Instructions for the task: Update the text of every one of the records below, replacing "Metatrader" with "MetaTrader" and keeping everything else the same. Leave the pictures out of your answer.

Records for the task:
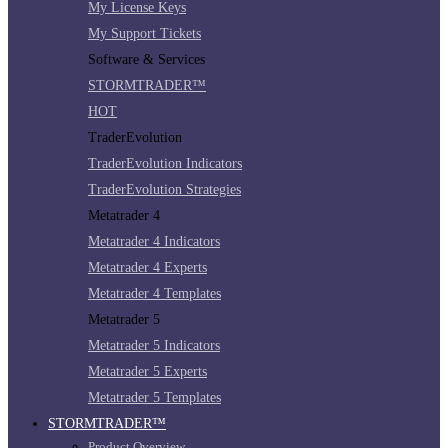
My License Keys
My Support Tickets
Software & Services
STORMTRADER™
HOT
TraderEvolution
TraderEvolution Indicators
TraderEvolution Strategies
Metatrader 4
Metatrader 4 Indicators
Metatrader 4 Experts
Metatrader 4 Templates
Metatrader 5
Metatrader 5 Indicators
Metatrader 5 Experts
Metatrader 5 Templates
STORMTRADER™
Product Overview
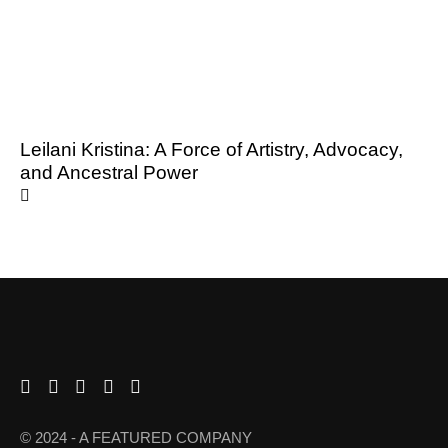
Leilani Kristina: A Force of Artistry, Advocacy,
and Ancestral Power
© 2024 - A FEATURED COMPANY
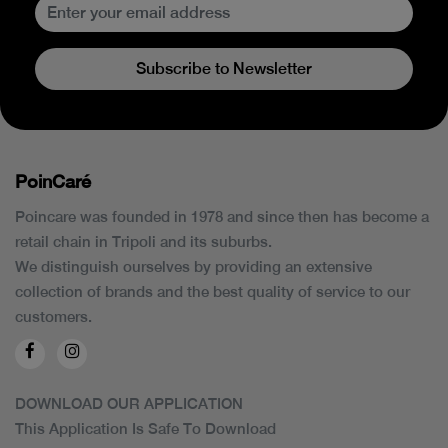
Subscribe to Newsletter
PoinCaré
Poincare was founded in 1978 and since then has become a
retail chain in Tripoli and its suburbs.
We distinguish ourselves by providing an extensive
collection of brands and the best quality of service to our
customers.
DOWNLOAD OUR APPLICATION
This Application Is Safe To Download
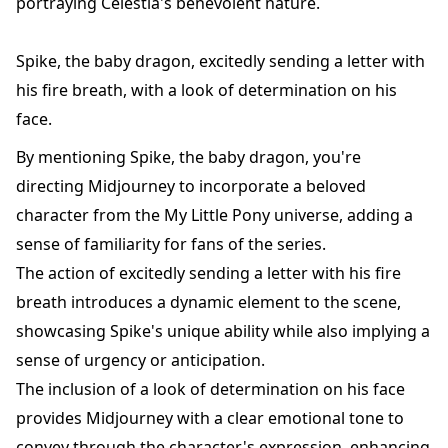
portraying Celestia's benevolent nature.
Spike, the baby dragon, excitedly sending a letter with
his fire breath, with a look of determination on his
face.
By mentioning Spike, the baby dragon, you're
directing Midjourney to incorporate a beloved
character from the My Little Pony universe, adding a
sense of familiarity for fans of the series.
The action of excitedly sending a letter with his fire
breath introduces a dynamic element to the scene,
showcasing Spike's unique ability while also implying a
sense of urgency or anticipation.
The inclusion of a look of determination on his face
provides Midjourney with a clear emotional tone to
convey through the character's expression, enhancing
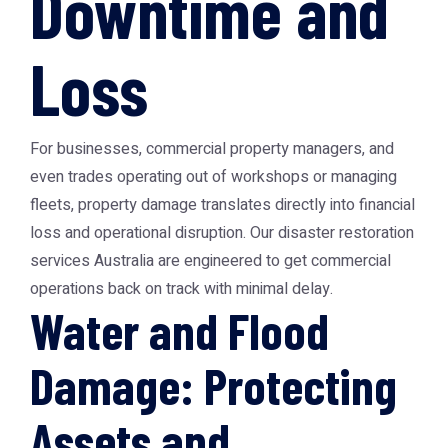
Downtime and
Loss
For businesses, commercial property managers, and
even trades operating out of workshops or managing
fleets, property damage translates directly into financial
loss and operational disruption. Our disaster restoration
services Australia are engineered to get commercial
operations back on track with minimal delay.
Water and Flood
Damage: Protecting
Assets and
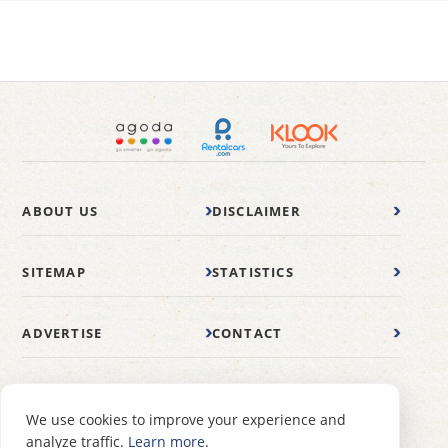
ABOUT US
DISCLAIMER
SITEMAP
STATISTICS
ADVERTISE
CONTACT
© 2007-2026 wonderfulmalaysia.com
We use cookies to improve your experience and
analyze traffic.
Learn more
.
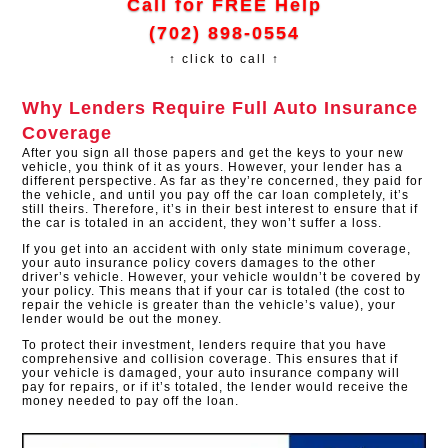
Call for FREE Help
(702) 898-0554
↑ click to call ↑
Why Lenders Require Full Auto Insurance
Coverage
After you sign all those papers and get the keys to your new
vehicle, you think of it as yours. However, your lender has a
different perspective. As far as they’re concerned, they paid for
the vehicle, and until you pay off the car loan completely, it’s
still theirs. Therefore, it’s in their best interest to ensure that if
the car is totaled in an accident, they won’t suffer a loss.
If you get into an accident with only state minimum coverage,
your auto insurance policy covers damages to the other
driver’s vehicle. However, your vehicle wouldn’t be covered by
your policy. This means that if your car is totaled (the cost to
repair the vehicle is greater than the vehicle’s value), your
lender would be out the money.
To protect their investment, lenders require that you have
comprehensive and collision coverage. This ensures that if
your vehicle is damaged, your auto insurance company will
pay for repairs, or if it’s totaled, the lender would receive the
money needed to pay off the loan.​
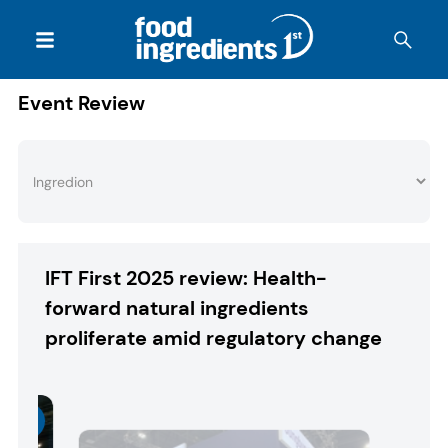
Event Review
IFT First 2025 review: Health-
forward natural ingredients
proliferate amid regulatory change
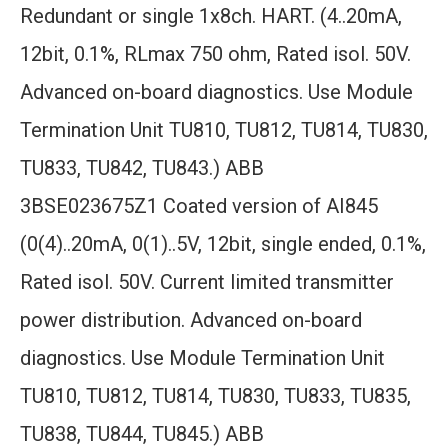
Redundant or single 1x8ch. HART. (4..20mA,
12bit, 0.1%, RLmax 750 ohm, Rated isol. 50V.
Advanced on-board diagnostics. Use Module
Termination Unit TU810, TU812, TU814, TU830,
TU833, TU842, TU843.) ABB
3BSE023675Z1 Coated version of AI845
(0(4)..20mA, 0(1)..5V, 12bit, single ended, 0.1%,
Rated isol. 50V. Current limited transmitter
power distribution. Advanced on-board
diagnostics. Use Module Termination Unit
TU810, TU812, TU814, TU830, TU833, TU835,
TU838, TU844, TU845.) ABB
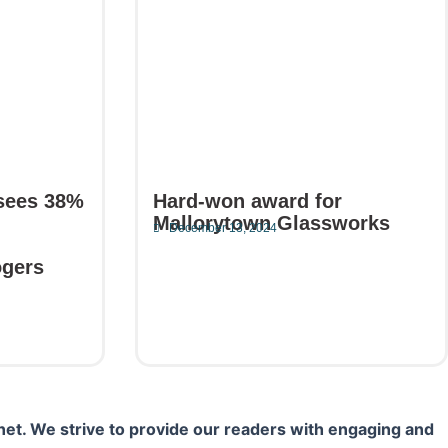
sees 38%
Hard-won award for
Mallorytown Glassworks
December 13, 2024
Read More
ogers
net. We strive to provide our readers with engaging and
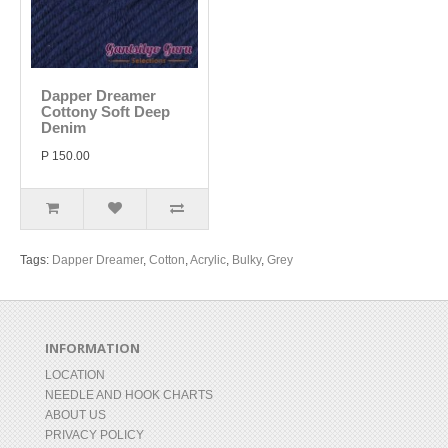
Dapper Dreamer
Cottony Soft Deep
Denim
P 150.00
Tags:
Dapper Dreamer
,
Cotton
,
Acrylic
,
Bulky
,
Grey
INFORMATION
LOCATION
NEEDLE AND HOOK CHARTS
ABOUT US
PRIVACY POLICY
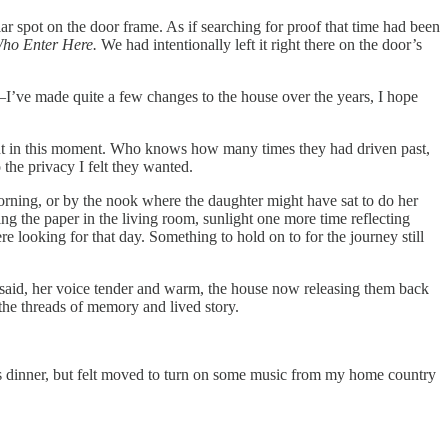
ar spot on the door frame. As if searching for proof that time had been
Who Enter Here.
We had intentionally left it right there on the door’s
—I’ve made quite a few changes to the house over the years, I hope
t in this moment. Who knows how many times they had driven past,
the privacy I felt they wanted.
orning, or by the nook where the daughter might have sat to do her
g the paper in the living room, sunlight one more time reflecting
re looking for that day. Something to hold on to for the journey still
 said, her voice tender and warm, the house now releasing them back
the threads of memory and lived story.
ght’s dinner, but felt moved to turn on some music from my home country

Answer box:
My License Keys
My Support Tickets
Software & Services
STORMTRADER™
HOT
TraderEvolution
TraderEvolution Indicators
TraderEvolution Strategies
MetaTrader 4
MetaTrader 4 Indicators
MetaTrader 4 Experts
MetaTrader 4 Templates
MetaTrader 5
MetaTrader 5 Indicators
MetaTrader 5 Experts
MetaTrader 5 Templates
STORMTRADER™
Product Overview
Leilani Kristina: A Force of Artistry, Advocacy,
and Ancestral Power
© 2024 - A FEATURED COMPANY
Subscribe to Newsletter
PoinCaré
Poincare was founded in 1978 and since then has become a
retail chain in Tripoli and its suburbs.
We distinguish ourselves by providing an extensive
collection of brands and the best quality of service to our
customers.
DOWNLOAD OUR APPLICATION
This Application Is Safe To Download
portraying Celestia's benevolent nature.
Spike, the baby dragon, excitedly sending a letter with
his fire breath, with a look of determination on his
face.
By mentioning Spike, the baby dragon, you're
directing Midjourney to incorporate a beloved
character from the My Little Pony universe, adding a
sense of familiarity for fans of the series.
The action of excitedly sending a letter with his fire
breath introduces a dynamic element to the scene,
showcasing Spike's unique ability while also implying a
sense of urgency or anticipation.
The inclusion of a look of determination on his face
provides Midjourney with a clear emotional tone to
convey through the character's expression, enhancing
Downtime and
Loss
For businesses, commercial property managers, and
even trades operating out of workshops or managing
fleets, property damage translates directly into financial
loss and operational disruption. Our disaster restoration
services Australia are engineered to get commercial
operations back on track with minimal delay.
Water and Flood
Damage: Protecting
Assets and
ABOUT US
DISCLAIMER
SITEMAP
STATISTICS
ADVERTISE
CONTACT
© 2007-2026 wonderfulmalaysia.com
We use cookies to improve your experience and
analyze traffic.
Learn more
.
Call for FREE Help
(702) 898-0554
↑ click to call ↑
Why Lenders Require Full Auto Insurance
Coverage
After you sign all those papers and get the keys to your new
vehicle, you think of it as yours. However, your lender has a
different perspective. As far as they’re concerned, they paid for
the vehicle, and until you pay off the car loan completely, it’s
still theirs. Therefore, it’s in their best interest to ensure that if
the car is totaled in an accident, they won’t suffer a loss.
If you get into an accident with only state minimum coverage,
your auto insurance policy covers damages to the other
driver’s vehicle. However, your vehicle wouldn’t be covered by
your policy. This means that if your car is totaled (the cost to
repair the vehicle is greater than the vehicle’s value), your
lender would be out the money.
To protect their investment, lenders require that you have
comprehensive and collision coverage. This ensures that if
your vehicle is damaged, your auto insurance company will
pay for repairs, or if it’s totaled, the lender would receive the
money needed to pay off the loan.​
Event Review
IFT First 2025 review: Health-
forward natural ingredients
proliferate amid regulatory change
Redundant or single 1x8ch. HART. (4..20mA,
12bit, 0.1%, RLmax 750 ohm, Rated isol. 50V.
Advanced on-board diagnostics. Use Module
Termination Unit TU810, TU812, TU814, TU830,
TU833, TU842, TU843.) ABB
3BSE023675Z1 Coated version of AI845
(0(4)..20mA, 0(1)..5V, 12bit, single ended, 0.1%,
Rated isol. 50V. Current limited transmitter
power distribution. Advanced on-board
diagnostics. Use Module Termination Unit
TU810, TU812, TU814, TU830, TU833, TU835,
TU838, TU844, TU845.) ABB
sees 38%
Hard-won award for
Mallorytown Glassworks
December 13, 2024
Read More
ogers
net. We strive to provide our readers with engaging and
Dapper Dreamer
Cottony Soft Deep
Denim
P 150.00
Tags:
Dapper Dreamer
,
Cotton
,
Acrylic
,
Bulky
,
Grey
INFORMATION
LOCATION
NEEDLE AND HOOK CHARTS
ABOUT US
PRIVACY POLICY
ar spot on the door frame. As if searching for proof that time had been
Who Enter Here.
We had intentionally left it right there on the door’s
—I’ve made quite a few changes to the house over the years, I hope
t in this moment. Who knows how many times they had driven past,
the privacy I felt they wanted.
orning, or by the nook where the daughter might have sat to do her
g the paper in the living room, sunlight one more time reflecting
re looking for that day. Something to hold on to for the journey still
 said, her voice tender and warm, the house now releasing them back
the threads of memory and lived story.
ght’s dinner, but felt moved to turn on some music from my home country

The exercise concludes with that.